By Tim Jimenez
PHILADELPHIA (CBS) – Mayor Nutter appointed seven new members to the Community College of Philadelphia’s Board of Trustees, including himself and a few others working in his administration.
Sitting through his first board meeting Thursday evening at the school’s Mint building, Mayor Nutter expressed interest as topics like Pell grants, policy from Harrisburg, and a grant given by the U.S. Department of Transportation came up. He says his interest in education was the only reason why he appointed himself and some key aides to help fill some of the seven vacant spots of the 15 member board.
“It’s not an overhaul at all,” he said.
“In accordance with the guidelines there is periodic turnover of board members. The board members have terms, we had a few people resign and some others did not reapply when their terms had ended. This is just standard operating procedure.”
However, Mayor Nutter becomes the first mayor in recent history to appoint himself to the CCP board. He said he is only one member of the board and they would work together.
“Working in conjunction with the President, the faculty, the unions and everyone else just to create an educational environment that is most open, most welcoming and supportive of the most supportive people here, which are the students,” Nutter said.

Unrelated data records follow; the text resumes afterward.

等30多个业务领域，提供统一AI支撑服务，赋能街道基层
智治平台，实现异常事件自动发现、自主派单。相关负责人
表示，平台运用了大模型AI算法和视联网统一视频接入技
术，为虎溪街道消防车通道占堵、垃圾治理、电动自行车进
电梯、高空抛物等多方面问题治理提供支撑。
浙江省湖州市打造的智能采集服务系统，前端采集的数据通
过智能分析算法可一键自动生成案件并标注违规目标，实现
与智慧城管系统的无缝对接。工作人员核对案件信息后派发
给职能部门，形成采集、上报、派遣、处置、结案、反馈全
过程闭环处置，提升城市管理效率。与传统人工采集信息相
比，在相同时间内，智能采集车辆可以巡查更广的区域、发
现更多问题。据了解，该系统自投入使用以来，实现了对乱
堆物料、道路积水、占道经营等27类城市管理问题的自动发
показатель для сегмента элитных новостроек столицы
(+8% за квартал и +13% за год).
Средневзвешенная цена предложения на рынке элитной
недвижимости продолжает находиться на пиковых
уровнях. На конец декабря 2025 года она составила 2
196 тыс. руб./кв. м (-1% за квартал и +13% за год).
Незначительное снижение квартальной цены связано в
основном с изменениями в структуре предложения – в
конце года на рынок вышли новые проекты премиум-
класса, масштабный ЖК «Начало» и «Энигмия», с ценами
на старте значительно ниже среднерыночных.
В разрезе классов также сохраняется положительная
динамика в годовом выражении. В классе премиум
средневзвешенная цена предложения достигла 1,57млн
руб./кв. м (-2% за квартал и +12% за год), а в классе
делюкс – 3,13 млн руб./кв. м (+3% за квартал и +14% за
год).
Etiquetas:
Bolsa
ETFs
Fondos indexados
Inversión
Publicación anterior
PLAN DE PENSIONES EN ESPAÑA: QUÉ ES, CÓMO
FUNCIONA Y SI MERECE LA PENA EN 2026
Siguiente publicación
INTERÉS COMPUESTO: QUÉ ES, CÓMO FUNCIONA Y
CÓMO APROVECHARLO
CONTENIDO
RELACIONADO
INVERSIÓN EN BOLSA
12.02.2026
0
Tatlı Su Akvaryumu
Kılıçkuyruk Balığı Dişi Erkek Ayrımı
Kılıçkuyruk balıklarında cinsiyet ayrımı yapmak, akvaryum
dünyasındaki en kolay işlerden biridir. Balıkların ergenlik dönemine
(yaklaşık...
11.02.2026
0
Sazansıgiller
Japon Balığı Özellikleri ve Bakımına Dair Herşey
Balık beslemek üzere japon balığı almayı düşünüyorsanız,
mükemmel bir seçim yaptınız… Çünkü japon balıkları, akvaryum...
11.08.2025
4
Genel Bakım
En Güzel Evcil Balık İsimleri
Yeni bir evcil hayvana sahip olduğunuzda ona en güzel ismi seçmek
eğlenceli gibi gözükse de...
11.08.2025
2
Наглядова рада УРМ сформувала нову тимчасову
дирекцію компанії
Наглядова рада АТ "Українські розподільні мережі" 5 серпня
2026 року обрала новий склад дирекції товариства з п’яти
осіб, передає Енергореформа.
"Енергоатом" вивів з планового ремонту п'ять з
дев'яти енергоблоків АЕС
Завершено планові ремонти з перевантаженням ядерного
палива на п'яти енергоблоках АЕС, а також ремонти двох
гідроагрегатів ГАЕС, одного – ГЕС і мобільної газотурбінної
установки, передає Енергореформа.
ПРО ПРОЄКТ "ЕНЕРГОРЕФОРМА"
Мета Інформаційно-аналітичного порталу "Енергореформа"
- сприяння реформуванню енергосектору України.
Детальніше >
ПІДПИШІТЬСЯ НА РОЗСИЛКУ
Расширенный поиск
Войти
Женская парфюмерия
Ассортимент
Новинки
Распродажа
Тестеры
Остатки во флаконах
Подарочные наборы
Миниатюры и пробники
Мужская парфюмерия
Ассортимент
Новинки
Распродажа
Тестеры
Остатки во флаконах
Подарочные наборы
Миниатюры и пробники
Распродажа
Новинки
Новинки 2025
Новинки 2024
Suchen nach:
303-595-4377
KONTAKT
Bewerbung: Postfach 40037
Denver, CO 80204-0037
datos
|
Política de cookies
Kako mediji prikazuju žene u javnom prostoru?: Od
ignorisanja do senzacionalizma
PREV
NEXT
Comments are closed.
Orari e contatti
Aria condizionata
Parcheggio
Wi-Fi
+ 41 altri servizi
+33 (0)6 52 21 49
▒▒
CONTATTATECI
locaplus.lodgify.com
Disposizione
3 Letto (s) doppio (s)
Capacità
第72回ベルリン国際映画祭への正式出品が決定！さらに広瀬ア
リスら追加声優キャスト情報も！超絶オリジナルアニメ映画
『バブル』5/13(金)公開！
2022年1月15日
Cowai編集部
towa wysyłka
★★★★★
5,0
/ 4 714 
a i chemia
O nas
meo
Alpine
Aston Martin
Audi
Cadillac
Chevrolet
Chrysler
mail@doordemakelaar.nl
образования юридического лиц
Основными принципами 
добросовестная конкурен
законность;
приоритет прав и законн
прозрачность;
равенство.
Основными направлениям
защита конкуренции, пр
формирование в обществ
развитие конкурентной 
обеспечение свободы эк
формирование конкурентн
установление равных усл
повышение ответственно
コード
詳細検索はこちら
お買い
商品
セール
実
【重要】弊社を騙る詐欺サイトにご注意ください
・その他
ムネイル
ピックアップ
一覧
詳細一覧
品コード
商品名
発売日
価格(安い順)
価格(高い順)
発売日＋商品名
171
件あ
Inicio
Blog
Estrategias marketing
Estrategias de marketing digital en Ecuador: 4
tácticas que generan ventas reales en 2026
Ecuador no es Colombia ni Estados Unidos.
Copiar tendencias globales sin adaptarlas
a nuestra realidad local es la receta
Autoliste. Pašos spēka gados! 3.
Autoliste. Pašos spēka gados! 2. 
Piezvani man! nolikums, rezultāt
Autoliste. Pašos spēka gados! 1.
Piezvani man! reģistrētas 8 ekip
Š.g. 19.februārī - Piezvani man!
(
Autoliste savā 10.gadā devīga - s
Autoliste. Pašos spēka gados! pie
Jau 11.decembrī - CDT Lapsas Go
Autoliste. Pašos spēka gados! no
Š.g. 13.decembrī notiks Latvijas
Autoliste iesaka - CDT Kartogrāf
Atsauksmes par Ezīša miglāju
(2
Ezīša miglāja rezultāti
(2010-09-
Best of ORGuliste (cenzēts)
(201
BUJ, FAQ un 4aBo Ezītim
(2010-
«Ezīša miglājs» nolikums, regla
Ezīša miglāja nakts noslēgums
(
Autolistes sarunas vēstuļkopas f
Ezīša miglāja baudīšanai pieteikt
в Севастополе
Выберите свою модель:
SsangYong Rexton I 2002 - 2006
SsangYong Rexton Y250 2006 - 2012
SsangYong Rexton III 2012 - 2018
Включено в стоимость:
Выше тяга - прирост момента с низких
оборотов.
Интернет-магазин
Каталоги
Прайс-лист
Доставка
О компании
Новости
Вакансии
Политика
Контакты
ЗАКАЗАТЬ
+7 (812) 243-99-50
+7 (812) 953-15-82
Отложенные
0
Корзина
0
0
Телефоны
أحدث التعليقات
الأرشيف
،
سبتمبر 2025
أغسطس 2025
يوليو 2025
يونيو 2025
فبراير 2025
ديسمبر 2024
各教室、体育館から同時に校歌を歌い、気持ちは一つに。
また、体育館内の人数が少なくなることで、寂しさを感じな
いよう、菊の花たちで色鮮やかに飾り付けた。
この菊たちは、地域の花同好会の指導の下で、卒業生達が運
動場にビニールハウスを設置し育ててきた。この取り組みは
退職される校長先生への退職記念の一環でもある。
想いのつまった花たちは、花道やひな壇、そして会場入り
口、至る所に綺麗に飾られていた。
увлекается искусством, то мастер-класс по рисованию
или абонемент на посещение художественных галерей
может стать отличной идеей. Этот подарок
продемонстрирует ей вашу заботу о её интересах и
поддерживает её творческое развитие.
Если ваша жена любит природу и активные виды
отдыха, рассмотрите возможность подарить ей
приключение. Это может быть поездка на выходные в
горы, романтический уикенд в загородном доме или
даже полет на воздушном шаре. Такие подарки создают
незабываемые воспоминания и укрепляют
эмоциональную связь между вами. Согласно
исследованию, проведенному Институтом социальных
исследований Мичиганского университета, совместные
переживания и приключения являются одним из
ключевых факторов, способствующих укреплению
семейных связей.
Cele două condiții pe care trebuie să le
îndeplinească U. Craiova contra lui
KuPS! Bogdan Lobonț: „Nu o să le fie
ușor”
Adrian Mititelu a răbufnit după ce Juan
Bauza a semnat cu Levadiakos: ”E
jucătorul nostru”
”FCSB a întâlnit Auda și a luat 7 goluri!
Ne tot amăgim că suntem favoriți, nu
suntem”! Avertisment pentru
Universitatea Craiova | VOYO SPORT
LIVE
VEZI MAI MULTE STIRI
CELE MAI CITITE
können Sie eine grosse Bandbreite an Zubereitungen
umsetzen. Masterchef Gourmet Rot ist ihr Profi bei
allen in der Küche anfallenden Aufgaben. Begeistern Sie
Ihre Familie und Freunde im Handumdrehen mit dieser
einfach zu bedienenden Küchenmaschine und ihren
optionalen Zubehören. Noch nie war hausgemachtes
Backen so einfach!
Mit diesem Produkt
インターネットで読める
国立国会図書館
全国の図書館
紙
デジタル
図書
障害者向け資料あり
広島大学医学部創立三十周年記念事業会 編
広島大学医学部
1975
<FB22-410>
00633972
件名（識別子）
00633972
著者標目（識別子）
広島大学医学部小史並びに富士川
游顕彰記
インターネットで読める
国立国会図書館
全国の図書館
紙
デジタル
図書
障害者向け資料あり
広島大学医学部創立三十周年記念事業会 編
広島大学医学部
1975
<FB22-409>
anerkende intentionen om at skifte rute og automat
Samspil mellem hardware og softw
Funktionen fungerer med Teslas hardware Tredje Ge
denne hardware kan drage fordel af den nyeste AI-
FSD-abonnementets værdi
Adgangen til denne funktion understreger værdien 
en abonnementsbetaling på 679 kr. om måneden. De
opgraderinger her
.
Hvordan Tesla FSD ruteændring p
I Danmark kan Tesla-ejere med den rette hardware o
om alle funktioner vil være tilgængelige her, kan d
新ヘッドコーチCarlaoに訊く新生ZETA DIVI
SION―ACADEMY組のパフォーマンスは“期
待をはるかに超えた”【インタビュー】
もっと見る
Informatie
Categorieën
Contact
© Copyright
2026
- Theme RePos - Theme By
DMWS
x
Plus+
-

School President Dr. Stephen Curtis said the Mayor’s involvement will be positive.
“He has been the most vocal mayor, I’m aware of, in terms of the need for education and he’s tried to do things about it,” he said.
Curtis, who has been president since 1999, was asked about his fate because there had been rumblings he himself may be soon on his way out.
“Never heard a single one of those rumors,” he said.
Also in attendance at the board meeting, John Braxton and Stephen Jones, co-presidents of the Faculty and Staff Federation of Community College of Philadelphia. The union represents full and part-time faculty and other school employees. They have been working without a new contract since August 2011.
“Glad to see the Mayor now on board. We have to think that has to be good for the college, Braxton said. “In particular for us, we have a labor dispute that has been going on. We hope that the involvement of the mayor means we can move forward.”
Braxton described their relationship with the board’s negotiators as “cordial” but expressed disappointment an agreement has not been reached, one of the sticking points, the union says, is the issue of paying for healthcare.
“Unfortunately the reason why we’re stuck right now is they’ve put an offer in front of us that they said they’re not interested in budging off of,” Jones said.
The Mayor, when asked about the negotiations, wouldn’t comment specifically about involvement in talks but said they would try to move forward.